Through this cruise, Tinsley-Sroka hopes to make the Guinness World Record for the most Leap Day Babies celebrating their birthday together. “Us Leap Day Babies have LeapBrothers and LeapSisters all over the world,” she says. “ While the average person probably knows a handful or fewer people born on the same day as them, Tinsley-Sroka sent out 85 "Happy Birthday" Facebook posts on her special day last year.

While Dawn, the Facebook group organizer, is often invited to take part in such IRL festivities, she prefers to spend the months leading up to the day at home. “My goal is not to party like it’s 1999,” she says. “My goal here is to get the word out, and this is my window.”

She’s made it her mission to raise awareness about all things leap day, advocating for the date to be recognized in dictionaries and calendars, just like Groundhog Day.
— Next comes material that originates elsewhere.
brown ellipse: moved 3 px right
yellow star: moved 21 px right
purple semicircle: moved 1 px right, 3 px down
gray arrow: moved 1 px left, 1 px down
She also wants to call attention to the struggle Leap Day Babies face with regard to birth certificates, insurance forms, and other government documents that don’t accommodate those born on February 29.

As a silver lining, these frustrations also allow Leap Day Babies to be loose with their math. They sometimes claim both their actual age and their actual age divided by four, which is conveniently younger. This year, Dawn’s turning 16 at 64. “My sweet 16,” she says. “And this time, I’ve been kissed.”